---------- EXTRACTED DATA ----------

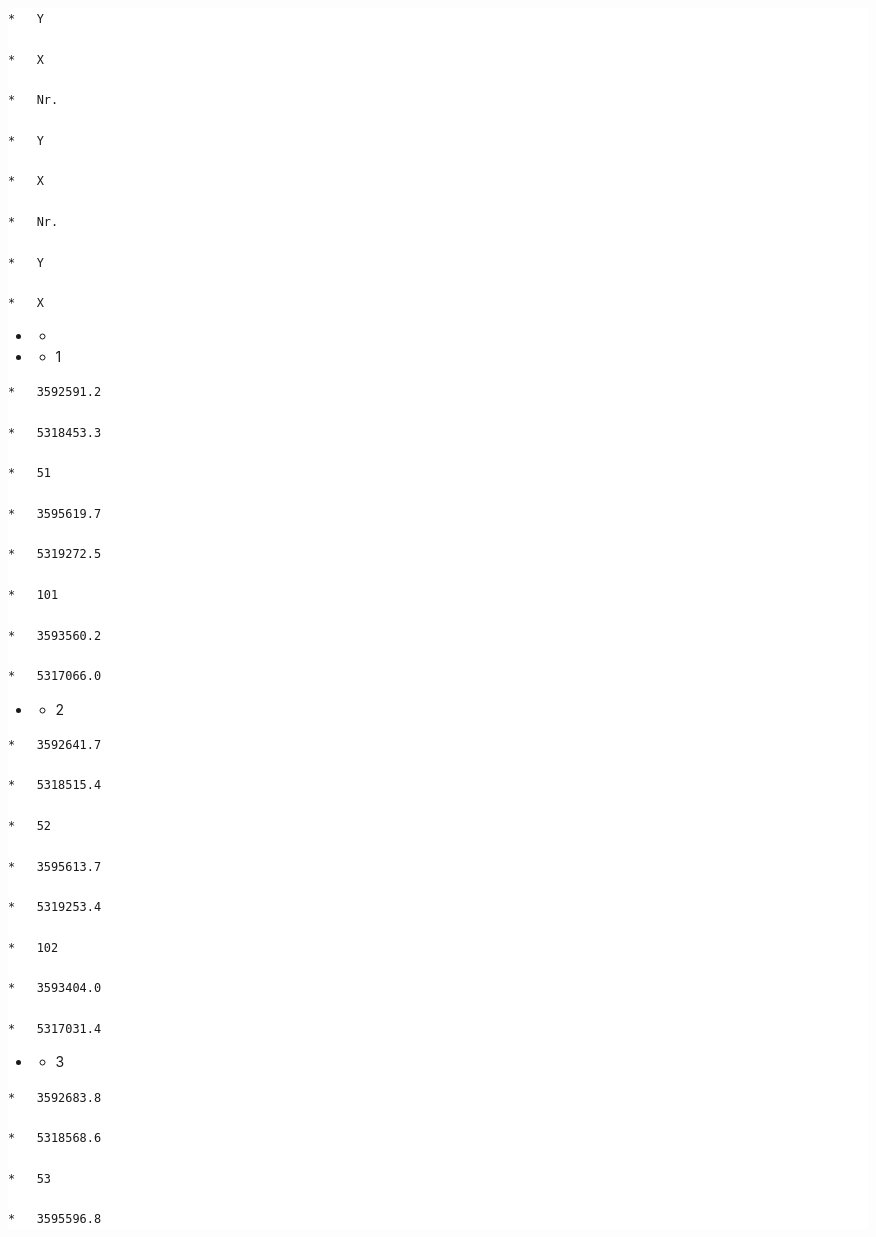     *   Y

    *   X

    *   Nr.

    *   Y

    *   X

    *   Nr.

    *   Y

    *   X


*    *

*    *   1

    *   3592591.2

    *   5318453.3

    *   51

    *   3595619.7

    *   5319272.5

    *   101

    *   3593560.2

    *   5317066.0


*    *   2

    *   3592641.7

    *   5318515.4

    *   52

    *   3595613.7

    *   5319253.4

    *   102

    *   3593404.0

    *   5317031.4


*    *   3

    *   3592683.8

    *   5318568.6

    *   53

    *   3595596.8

----------

_DESCRIPTION OF THE TASK_
All entries must come back exactly as written, though without their pictures.

_EXERCISE ANSWER_
     *   Y

    *   X

    *   Nr.

    *   Y

    *   X

    *   Nr.

    *   Y

    *   X


*    *

*    *   1

    *   3592591.2

    *   5318453.3

    *   51

    *   3595619.7

    *   5319272.5

    *   101

    *   3593560.2

    *   5317066.0


*    *   2

    *   3592641.7

    *   5318515.4

    *   52

    *   3595613.7

    *   5319253.4

    *   102

    *   3593404.0

    *   5317031.4


*    *   3

    *   3592683.8

    *   5318568.6

    *   53

    *   3595596.8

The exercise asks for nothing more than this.